Berlusconi a Renzi: "L'elezione del capo dello Stato rientra nel Patto del Nazareno"

Berlusconi illustra la nuona piattaforma fiscale: "Flat tax al 20% e zero tasse su casa e successione". E lavora con Salvini a un programma comune

Berlusconi a Renzi: "L'elezione del capo dello Stato rientra nel Patto del Nazareno"

Subito la flat tax al 20% per singoli e imprese in modo da ridurre l'evasione e l'elusione. In seconda battuta l'abolizione delle tasse sulla prima casa perché "per noi la casa è sacra". E, per chiudere, la cancellazione dell'imposta di successione. Intervenendo telefonicamente a un appuntamento di Forza Italia a Imola, Silvio Berlusconi traccia con estrema semplicità i tre punti chiave della ricetta economica per rilanciare il Paese.

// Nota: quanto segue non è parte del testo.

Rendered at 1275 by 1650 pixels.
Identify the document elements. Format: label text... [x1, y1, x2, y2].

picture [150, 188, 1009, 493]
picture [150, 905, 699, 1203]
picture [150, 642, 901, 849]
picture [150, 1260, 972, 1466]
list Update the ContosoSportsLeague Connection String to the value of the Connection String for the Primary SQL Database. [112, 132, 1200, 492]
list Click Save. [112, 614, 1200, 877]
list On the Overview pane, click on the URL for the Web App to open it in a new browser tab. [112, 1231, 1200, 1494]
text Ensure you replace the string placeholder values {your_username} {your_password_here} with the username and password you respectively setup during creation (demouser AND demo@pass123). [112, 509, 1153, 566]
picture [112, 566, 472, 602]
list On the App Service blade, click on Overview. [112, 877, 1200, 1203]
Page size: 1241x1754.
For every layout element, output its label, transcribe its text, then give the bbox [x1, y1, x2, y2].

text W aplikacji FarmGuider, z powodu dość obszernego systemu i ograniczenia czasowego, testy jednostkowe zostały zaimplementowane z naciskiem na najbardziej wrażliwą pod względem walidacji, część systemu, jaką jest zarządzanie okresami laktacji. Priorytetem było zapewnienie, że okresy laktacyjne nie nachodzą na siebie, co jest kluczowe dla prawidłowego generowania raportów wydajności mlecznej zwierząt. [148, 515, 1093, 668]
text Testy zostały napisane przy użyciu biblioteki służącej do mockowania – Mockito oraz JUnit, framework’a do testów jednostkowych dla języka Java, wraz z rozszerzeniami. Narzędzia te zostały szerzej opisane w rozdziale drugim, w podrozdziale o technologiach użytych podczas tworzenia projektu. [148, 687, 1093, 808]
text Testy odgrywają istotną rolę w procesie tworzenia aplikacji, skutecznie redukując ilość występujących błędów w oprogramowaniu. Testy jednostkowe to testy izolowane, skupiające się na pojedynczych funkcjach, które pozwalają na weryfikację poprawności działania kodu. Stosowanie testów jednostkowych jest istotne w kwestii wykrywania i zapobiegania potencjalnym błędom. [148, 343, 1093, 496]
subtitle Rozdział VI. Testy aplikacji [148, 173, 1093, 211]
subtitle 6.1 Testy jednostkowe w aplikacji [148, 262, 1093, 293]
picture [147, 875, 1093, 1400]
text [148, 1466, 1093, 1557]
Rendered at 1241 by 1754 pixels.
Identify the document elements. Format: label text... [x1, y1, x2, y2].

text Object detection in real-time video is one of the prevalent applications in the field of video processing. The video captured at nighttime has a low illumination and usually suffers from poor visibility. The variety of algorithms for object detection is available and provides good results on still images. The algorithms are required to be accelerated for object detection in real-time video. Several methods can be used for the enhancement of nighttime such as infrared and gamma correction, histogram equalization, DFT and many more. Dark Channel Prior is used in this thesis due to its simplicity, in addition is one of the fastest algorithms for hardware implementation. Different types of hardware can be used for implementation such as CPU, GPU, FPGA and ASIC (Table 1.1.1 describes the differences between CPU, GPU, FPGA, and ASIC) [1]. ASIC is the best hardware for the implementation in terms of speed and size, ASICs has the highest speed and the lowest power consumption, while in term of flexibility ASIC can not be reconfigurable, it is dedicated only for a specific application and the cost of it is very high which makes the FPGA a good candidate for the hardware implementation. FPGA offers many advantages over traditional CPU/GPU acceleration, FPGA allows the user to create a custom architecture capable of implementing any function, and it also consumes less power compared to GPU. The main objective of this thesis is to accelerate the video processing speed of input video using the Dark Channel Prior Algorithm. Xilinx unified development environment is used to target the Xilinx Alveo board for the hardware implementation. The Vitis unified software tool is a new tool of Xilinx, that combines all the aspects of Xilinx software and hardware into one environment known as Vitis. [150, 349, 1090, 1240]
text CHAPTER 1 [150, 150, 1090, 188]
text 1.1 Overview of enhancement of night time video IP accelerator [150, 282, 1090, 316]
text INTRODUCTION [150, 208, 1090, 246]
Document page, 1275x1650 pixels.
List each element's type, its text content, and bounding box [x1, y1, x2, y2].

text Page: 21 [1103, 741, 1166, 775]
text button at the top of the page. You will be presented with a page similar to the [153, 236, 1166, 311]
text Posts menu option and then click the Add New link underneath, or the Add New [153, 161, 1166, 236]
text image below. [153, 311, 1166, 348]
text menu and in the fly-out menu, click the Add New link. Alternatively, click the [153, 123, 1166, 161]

Il Cavaliere vuole ripartire dal buon governo. "La prima moralità nella politica e mantenere gli impegni e noi lo abbiamo fatto ecco perché siamo credibili - spiega - abbiamo elevato pensioni minime, abolito ici, abolito l’imposta di successione e le donazioni". E ricorda: "Abbiamo introdotto una zona franca senza tasse fin a 8000 euro e poi abbiamo realizzato 36 importante riforme. Nessuno si ricorda le cose che abbiamo fatto, ne abbiamo fatte talmente tante che non ce lo ricordiamo nemmeno noi. Abbiamo fatto riforme senza mettere mani nelle tasche degli italiani". Insomma, l'esatto contrario degli ultimi governi. Da Mario Monti a Matteo Renzi, passando per Enrico Letta, sono state fatte un mucchio di (pessime) riforme aumentando, di volta in volta, la pressione fiscale pur di trovare le coperture necessarie a finanziarle. Su alcune misure di Renzi, però, Berlusconi ha deciso di dare l'appoggio di Forza Italia. "Abbiamo dovuto sottoscrivere il patto del Nazareno, che ci ha dato e ci dà tanto fastidio impedendo di fare un'opposizione vera - spiega l'ex premier - ma come facevamo a dire 'no' a delle riforme che sono le nostre riforme?".

Berlusconi guarda al futuro del centrodestra. Nei giorni scorsi ha incontrato il leader della Lega Nord Matteo Salvini per stendere un programma comune di lavoro. Si partirà dai "Cantieri della libertà" che saranno chiamati a lavorare alla piattaforma elettorale da presentare la campagna elettorale. Le elezioni anticipate si fanno sempre più vicine. "Il 15 febbraio riconquisterò la mia piena agibilità politica - assicura Berlusconi - questo sarà un cambio assoluto nel nostro modo di relazionarci con gli elettori". Gli elettori sono avvisati. E pure Renzi. Perché il prossimo scoglio da superare sarà l'elezione del nuovo capo dello Stato. "È logico - avverte Berlusconi - che non potrà essere eletto un presidente della Repubblica che a noi non sembri adeguato all’alta carica che dovrà ricoprire". Altrimenti il Patto del Nazareno rischierebbe di collassare.